Propofol may be used in conjunction with opioids (eg, TIVA) and/or volatile anesthetics to provide balanced anesthesia in the pre-CPB period. Although propofol-based anesthesia may be associated with decreased SVR and the potential for more hypotension compared to volatile anesthesia, the TIVA approach has been used to provide hemodynamically stable anesthesia in numerous studies. Using a target-controlled infusion (TCI), the pre-CPB target plasma concentration typically ranges from 1 to -3 mcg/mL. If TCI pumps are unavailable (as in the United States), this can be achieved with propofol infusion rates of 65 to 100 mcg/kg/min.33
An example of a propofol TCI set to 3 mcg/mL is compared to a continuous infusion set at 100 mcg/kg/min for 2 hours in Figure 31–2. In this simulation, both the TCI and the continuous infusion achieve a high probability of unresponsiveness, but the infusion may require a bolus to achieve unresponsiveness in a timely manner. If just using the infusion, it may take up to 20 minutes to reach a reasonable probability of unresponsiveness. Of note, both procedures have a similar recovery time.
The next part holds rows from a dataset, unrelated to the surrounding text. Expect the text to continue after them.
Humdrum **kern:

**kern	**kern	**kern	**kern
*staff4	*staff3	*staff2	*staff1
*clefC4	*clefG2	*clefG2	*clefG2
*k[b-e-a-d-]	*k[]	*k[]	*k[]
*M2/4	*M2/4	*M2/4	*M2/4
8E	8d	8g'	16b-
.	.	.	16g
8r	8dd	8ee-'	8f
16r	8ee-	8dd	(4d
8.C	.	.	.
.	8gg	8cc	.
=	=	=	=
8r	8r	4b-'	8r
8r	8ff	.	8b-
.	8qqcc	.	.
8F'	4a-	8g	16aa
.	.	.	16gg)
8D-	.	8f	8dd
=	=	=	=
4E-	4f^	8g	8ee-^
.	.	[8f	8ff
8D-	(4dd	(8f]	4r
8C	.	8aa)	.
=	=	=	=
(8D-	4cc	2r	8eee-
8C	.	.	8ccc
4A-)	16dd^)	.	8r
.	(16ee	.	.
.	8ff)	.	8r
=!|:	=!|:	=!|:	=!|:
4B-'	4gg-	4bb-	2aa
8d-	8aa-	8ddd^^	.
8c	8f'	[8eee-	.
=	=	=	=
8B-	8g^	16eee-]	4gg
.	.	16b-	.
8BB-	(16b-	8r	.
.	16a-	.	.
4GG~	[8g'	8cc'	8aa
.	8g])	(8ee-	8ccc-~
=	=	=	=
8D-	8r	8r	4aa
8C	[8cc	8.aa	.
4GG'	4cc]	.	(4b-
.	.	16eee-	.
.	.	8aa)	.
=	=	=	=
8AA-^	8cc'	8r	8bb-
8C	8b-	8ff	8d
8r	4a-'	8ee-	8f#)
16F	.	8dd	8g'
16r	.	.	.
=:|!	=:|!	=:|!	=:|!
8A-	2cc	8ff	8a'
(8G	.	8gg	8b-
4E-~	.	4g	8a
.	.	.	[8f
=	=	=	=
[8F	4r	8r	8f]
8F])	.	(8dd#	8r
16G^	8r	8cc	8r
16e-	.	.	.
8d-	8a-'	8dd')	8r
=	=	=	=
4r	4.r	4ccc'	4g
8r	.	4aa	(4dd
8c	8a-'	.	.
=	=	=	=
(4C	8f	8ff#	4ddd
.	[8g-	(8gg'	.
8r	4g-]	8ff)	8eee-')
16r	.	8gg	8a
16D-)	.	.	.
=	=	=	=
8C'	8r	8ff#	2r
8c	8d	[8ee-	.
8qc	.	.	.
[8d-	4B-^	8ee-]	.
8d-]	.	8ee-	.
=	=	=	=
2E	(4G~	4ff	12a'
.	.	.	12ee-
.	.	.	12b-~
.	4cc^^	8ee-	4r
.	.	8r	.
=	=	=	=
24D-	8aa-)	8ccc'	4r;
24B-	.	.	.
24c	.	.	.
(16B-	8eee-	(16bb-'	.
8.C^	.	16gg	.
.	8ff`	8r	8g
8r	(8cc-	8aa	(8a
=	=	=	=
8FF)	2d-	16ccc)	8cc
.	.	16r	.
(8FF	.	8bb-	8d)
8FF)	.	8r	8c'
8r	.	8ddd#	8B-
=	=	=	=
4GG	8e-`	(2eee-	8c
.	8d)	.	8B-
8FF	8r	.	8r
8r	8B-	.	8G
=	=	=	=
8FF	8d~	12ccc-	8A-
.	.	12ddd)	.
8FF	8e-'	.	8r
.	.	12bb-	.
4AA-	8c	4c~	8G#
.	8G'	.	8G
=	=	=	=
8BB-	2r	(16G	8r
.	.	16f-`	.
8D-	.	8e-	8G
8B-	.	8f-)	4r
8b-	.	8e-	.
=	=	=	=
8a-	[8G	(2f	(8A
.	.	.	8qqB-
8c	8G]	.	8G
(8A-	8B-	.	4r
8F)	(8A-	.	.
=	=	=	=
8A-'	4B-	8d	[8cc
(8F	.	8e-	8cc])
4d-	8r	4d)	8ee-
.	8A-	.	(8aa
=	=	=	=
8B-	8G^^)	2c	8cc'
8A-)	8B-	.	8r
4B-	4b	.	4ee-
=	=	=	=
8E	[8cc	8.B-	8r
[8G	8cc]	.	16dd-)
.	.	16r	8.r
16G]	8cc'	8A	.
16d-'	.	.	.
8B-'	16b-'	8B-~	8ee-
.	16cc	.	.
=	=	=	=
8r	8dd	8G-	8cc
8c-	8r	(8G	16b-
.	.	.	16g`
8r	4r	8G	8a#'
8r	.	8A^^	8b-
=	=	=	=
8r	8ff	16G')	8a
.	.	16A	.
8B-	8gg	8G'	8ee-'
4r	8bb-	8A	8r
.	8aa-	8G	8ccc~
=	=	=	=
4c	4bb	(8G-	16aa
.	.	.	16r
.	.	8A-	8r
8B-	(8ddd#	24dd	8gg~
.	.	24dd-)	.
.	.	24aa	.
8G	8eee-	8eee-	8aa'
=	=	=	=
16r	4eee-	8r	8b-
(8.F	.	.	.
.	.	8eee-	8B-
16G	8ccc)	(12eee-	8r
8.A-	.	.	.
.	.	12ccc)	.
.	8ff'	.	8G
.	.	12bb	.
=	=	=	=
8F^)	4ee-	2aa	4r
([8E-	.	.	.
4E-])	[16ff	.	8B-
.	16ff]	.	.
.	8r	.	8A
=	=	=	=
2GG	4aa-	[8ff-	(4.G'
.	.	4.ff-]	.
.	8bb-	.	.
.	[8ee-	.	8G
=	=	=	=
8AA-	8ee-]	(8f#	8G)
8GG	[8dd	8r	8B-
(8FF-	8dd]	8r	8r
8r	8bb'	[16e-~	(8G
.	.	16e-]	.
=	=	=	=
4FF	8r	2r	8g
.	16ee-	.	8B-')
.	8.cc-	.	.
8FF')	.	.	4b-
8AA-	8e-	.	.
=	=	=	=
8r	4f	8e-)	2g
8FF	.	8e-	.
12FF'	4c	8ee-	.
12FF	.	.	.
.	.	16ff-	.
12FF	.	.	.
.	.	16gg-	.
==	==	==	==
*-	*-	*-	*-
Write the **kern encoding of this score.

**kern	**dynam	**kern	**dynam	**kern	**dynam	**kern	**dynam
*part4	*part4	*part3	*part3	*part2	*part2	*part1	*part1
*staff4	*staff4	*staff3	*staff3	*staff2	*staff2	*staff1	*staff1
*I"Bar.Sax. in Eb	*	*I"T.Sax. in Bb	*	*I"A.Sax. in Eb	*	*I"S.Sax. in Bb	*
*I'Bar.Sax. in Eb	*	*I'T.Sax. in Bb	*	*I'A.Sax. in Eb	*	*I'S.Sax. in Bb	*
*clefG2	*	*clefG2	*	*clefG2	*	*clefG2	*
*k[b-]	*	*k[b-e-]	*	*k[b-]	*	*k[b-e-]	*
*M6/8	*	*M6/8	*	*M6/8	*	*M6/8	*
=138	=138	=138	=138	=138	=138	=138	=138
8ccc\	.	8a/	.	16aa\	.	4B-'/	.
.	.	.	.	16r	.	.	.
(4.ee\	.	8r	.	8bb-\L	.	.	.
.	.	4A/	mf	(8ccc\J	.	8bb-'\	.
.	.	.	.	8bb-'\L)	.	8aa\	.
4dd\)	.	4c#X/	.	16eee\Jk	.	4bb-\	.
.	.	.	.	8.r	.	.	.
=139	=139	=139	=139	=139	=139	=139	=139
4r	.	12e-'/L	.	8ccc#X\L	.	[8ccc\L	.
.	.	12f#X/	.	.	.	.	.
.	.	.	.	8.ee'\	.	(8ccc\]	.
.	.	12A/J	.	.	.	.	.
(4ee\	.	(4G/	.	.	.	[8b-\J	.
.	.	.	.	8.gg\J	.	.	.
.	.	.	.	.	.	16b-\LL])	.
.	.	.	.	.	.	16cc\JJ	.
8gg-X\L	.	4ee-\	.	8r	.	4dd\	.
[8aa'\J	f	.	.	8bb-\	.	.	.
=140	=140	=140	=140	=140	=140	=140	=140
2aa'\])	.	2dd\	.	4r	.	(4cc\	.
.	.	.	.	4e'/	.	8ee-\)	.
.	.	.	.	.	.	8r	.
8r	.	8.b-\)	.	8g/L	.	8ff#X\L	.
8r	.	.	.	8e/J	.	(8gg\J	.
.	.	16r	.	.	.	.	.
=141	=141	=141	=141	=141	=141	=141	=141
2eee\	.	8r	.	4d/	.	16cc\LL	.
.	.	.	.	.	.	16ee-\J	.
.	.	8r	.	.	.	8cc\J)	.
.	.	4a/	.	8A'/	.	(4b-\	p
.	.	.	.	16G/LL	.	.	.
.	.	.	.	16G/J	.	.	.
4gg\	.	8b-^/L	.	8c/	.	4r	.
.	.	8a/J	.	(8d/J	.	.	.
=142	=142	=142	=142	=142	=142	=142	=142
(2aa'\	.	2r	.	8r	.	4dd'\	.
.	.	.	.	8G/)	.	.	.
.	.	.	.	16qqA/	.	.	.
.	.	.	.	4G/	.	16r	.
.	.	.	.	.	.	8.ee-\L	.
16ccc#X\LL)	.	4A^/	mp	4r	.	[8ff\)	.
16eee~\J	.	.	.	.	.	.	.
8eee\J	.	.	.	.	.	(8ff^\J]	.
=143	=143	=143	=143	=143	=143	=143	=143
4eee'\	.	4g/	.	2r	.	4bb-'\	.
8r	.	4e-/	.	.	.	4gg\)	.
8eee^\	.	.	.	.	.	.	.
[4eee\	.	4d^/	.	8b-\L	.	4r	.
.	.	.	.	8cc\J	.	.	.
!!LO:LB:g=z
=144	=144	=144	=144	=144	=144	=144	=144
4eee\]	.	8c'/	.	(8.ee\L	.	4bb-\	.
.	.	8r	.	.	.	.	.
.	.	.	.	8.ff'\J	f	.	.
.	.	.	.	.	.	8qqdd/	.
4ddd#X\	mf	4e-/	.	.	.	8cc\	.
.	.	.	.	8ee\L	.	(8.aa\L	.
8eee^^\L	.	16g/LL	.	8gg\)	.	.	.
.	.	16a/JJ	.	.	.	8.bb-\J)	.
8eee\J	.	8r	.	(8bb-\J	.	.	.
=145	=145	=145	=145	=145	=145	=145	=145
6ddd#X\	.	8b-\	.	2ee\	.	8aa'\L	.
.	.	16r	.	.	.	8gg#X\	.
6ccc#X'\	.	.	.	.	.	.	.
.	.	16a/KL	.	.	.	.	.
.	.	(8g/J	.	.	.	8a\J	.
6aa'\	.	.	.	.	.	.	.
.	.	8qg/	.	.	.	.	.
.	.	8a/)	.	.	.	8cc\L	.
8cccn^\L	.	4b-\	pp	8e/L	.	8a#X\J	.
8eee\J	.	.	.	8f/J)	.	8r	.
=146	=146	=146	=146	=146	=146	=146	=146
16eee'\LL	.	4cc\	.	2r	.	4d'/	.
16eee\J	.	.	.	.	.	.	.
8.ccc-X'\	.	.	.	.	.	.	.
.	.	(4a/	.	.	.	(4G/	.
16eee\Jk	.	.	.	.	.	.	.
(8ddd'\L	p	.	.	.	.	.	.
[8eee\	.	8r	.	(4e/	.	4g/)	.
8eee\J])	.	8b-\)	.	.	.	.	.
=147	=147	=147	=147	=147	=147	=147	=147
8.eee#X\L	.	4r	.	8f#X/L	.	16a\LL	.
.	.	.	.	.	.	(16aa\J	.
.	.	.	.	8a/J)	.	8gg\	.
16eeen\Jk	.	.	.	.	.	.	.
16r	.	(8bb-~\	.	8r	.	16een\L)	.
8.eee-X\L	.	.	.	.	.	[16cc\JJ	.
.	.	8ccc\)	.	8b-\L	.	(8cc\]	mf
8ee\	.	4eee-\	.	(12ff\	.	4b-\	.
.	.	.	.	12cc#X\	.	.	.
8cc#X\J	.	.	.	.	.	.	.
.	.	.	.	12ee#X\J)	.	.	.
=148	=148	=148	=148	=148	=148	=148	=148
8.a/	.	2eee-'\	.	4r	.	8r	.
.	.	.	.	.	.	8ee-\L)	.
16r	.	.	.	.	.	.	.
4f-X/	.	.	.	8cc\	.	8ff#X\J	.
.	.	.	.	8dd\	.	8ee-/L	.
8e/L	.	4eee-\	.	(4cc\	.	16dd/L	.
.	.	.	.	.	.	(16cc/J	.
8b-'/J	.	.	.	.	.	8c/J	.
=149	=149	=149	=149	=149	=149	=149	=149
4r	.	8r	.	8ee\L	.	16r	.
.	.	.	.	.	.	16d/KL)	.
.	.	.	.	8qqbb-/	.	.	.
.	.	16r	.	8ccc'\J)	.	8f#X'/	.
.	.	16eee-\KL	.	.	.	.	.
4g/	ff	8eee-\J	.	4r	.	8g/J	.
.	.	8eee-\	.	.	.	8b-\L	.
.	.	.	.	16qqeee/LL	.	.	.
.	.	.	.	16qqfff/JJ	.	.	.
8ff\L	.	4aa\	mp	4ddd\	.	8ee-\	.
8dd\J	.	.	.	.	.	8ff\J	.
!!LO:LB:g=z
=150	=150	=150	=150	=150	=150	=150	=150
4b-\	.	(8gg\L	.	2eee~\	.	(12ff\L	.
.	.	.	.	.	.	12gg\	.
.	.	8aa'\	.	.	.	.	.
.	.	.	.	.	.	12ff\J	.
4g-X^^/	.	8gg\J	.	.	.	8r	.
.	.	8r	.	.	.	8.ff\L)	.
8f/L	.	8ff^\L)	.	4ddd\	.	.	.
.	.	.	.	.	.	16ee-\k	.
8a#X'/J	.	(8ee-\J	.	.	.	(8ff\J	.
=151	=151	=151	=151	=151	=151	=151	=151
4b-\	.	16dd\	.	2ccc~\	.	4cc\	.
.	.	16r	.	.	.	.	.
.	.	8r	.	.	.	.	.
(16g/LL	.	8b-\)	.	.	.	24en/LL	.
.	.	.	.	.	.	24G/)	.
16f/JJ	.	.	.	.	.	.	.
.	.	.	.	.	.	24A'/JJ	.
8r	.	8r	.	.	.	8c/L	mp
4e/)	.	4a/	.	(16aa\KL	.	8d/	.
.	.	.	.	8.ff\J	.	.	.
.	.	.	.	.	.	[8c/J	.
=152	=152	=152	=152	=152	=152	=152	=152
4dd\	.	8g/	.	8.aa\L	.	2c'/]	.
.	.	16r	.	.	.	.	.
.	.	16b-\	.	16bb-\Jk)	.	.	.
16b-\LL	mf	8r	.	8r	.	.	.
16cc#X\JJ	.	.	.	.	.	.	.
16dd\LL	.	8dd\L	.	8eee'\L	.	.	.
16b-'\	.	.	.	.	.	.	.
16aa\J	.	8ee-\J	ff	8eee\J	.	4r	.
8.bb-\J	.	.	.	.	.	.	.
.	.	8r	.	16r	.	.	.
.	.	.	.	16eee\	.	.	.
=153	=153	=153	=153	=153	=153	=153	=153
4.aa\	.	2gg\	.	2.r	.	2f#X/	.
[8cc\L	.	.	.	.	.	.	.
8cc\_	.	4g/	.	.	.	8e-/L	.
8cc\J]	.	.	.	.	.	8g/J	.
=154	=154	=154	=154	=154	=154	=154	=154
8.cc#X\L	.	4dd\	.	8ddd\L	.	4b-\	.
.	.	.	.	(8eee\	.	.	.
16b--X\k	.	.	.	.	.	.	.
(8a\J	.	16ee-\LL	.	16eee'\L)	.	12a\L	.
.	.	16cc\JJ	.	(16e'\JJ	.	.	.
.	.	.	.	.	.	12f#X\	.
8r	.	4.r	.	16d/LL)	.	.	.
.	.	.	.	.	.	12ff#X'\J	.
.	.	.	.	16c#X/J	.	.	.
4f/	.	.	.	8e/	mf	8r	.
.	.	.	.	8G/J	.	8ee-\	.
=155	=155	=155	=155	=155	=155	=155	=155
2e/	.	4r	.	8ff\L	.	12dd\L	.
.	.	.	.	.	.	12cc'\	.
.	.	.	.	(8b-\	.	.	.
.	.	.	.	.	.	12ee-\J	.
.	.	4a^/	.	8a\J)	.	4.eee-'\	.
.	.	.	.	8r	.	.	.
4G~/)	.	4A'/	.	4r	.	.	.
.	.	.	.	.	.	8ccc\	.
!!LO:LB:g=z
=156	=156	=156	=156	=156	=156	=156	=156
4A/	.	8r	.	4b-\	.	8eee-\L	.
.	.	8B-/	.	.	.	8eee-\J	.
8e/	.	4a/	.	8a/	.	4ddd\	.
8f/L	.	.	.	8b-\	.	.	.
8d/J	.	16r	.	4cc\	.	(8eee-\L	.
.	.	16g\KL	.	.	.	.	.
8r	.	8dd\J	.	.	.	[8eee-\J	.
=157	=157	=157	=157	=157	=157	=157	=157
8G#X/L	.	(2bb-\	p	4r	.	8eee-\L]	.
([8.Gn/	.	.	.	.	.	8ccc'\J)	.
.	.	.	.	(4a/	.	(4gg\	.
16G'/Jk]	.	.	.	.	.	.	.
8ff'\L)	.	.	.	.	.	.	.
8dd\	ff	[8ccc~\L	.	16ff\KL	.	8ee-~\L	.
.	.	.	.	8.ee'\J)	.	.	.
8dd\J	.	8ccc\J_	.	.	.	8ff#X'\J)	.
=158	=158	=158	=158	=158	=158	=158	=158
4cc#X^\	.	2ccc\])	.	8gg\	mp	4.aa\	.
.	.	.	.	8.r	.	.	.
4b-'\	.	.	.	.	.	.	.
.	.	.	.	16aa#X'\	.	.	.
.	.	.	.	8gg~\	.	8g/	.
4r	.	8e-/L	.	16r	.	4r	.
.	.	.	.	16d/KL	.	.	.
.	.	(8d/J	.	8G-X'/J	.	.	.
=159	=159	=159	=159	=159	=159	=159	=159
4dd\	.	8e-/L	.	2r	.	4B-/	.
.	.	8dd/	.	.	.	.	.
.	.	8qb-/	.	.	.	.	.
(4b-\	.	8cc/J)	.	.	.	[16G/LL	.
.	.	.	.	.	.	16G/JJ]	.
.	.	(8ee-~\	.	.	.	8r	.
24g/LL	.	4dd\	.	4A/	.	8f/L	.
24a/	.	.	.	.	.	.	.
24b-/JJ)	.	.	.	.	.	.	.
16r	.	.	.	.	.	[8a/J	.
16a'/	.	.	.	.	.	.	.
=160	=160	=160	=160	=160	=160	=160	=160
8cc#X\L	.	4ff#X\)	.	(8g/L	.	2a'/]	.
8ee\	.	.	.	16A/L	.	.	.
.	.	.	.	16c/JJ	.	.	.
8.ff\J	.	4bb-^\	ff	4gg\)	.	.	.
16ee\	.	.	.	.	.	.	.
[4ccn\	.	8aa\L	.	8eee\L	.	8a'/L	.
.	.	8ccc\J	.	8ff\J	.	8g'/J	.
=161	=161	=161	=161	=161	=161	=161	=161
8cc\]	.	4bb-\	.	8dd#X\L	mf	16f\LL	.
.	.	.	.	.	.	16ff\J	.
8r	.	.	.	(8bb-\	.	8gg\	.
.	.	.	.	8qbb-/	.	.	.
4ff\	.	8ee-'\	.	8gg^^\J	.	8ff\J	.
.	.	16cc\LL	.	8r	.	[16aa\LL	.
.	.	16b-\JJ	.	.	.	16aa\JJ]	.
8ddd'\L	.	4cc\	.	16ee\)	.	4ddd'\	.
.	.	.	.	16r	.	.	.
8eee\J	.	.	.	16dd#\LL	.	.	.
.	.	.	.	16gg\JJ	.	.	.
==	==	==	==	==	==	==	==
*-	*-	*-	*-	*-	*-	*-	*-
Simulation of a target-controlled propofol infusion set to 3 mcg/mL and a continuous propofol infusion set to a rate of 100 mcg/kg/min for 2 hours. The top plot presents the dosing regimen as infusion rates for the target-controlled infusion (blue line) and the continuous infusion (black line). The middle plot presents the propofol effect-site concentration (Ce) levels for each dosing regimen. The bottom plot presents the probability of unresponsiveness for each dosing regimen. Simulations used published pharmacokinetic parameters for propofol.34,35
Infusions of synthetic opioids are commonly used in cardiac anesthesia to maintain a steady-state level of analgesia during this period of intense stimulation. Fentanyl and sufentanil are frequent adjuncts to maintenance with volatile anesthesia, and their role in decreasing the volatile anesthetic requirement promotes preservation of myocardial function throughout the pre-CPB period. Prior studies of fentanyl have shown near-maximal analgesic effects at a plasma concentration of 7 ng/mL, whereas plasma concentrations less than 5 ng/mL are associated with an increased requirement for volatile anesthetic to control hemodynamic responses to the surgical stimuli of sternotomy, sternal lift, and sternal spreading.16 Sample bolus and continuous infusion dosing regimens that achieve this range of fentanyl concentrations are presented in Figure 31–3. Underdosing the opioid may require higher concentrations of volatile anesthetic, which in turn can lead to an undesirable decrease in myocardial contractility, underscoring the importance of balanced anesthesia in the pre-CPB period. Where available, TCI may be used to maintain this target plasma concentration. Again, if TCI is unavailable, a sufentanil bolus of 1 mcg/kg followed by an infusion of 0.6 mcg/kg/h will maintain a predicted plasma concentration greater than 0.7 ng/mL, which is associated with adequate analgesia (Figure 31–4).